▶ Article
South Carolina House Votes Down Voucher Bill, Defends Public Education

As ThinkProgress has been reporting, a handful of billionaires, right-wing foundations, think tanks, and Political Action Committees (PACs) have been waging a war on public education, seeking to install school voucher schemes across the country that funnel tax dollars to private schools and undermine public education.

While these voucher advocates have been scoring victories across the country, one state legislature rejected their vision of education outright yesterday. The South Carolina House voted 60-59 against its school voucher bill, joining the Senate Education Committee in rejecting the legislation and effectively killing it for now:

The latest plan to use tax credits to help parents send their children to private school died by slim margins Wednesday in the South Carolina House. With no debate, representatives voted 60-59 to reject the measure. In a subsequent vote of 61-59, the House refused to reconsider — officially killing the bill. It was a stunningly swift vote on the contentious issue that keeps popping up in the Legislature. The same bill was rejected a month ago by the Senate Education Committee, also with very little discussion. Senate Education Chairman John Courson said then that lawmakers knew where they stood philosophically on the issue.

▶ Raw records
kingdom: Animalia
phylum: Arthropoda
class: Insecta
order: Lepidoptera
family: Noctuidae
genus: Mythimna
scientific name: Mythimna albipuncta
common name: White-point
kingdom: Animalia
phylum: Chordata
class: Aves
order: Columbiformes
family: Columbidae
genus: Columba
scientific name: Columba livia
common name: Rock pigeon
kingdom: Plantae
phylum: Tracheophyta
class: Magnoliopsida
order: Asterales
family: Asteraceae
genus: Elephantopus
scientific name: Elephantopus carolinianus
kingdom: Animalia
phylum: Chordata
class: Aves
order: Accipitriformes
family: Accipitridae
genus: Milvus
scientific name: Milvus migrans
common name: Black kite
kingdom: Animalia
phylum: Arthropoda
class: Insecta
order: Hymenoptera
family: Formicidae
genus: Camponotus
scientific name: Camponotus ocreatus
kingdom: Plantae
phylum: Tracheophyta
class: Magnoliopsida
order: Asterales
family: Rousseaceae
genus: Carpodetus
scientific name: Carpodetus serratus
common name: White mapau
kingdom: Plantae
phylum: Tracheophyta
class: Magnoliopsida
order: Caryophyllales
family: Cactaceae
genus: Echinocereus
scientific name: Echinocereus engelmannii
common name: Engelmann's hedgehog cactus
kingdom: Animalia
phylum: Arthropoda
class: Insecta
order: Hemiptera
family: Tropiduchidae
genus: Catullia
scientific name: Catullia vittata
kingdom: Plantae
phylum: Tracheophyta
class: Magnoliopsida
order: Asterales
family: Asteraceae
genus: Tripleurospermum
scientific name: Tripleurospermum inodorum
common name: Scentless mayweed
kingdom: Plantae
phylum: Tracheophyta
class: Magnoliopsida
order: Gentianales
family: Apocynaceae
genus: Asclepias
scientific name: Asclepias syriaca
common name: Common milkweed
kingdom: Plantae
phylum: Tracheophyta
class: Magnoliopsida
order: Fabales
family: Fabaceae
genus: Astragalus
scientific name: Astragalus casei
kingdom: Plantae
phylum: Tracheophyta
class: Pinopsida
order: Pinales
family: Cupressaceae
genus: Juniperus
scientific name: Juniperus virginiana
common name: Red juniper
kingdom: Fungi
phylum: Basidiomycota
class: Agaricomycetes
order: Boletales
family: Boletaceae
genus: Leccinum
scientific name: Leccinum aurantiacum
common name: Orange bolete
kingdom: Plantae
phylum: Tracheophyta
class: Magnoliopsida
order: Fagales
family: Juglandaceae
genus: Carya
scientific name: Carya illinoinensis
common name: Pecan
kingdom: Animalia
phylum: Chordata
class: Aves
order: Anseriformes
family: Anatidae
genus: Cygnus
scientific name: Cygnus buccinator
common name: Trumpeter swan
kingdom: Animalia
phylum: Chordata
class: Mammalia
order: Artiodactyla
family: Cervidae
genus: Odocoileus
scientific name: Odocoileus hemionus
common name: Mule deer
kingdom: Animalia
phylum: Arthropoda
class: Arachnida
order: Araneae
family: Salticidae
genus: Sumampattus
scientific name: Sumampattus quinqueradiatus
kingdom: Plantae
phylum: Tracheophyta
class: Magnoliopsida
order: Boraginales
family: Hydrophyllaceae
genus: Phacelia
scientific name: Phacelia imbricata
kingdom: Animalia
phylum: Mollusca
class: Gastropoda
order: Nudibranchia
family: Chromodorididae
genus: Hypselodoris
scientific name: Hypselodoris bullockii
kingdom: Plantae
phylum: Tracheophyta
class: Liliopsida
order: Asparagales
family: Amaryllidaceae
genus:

▶ Your task
Reproduce the stretch of the voucher-bill article above from "The latest plan" through "on the issue.".

▶ Solution
The latest plan to use tax credits to help parents send their children to private school died by slim margins Wednesday in the South Carolina House. With no debate, representatives voted 60-59 to reject the measure. In a subsequent vote of 61-59, the House refused to reconsider — officially killing the bill. It was a stunningly swift vote on the contentious issue that keeps popping up in the Legislature. The same bill was rejected a month ago by the Senate Education Committee, also with very little discussion. Senate Education Chairman John Courson said then that lawmakers knew where they stood philosophically on the issue.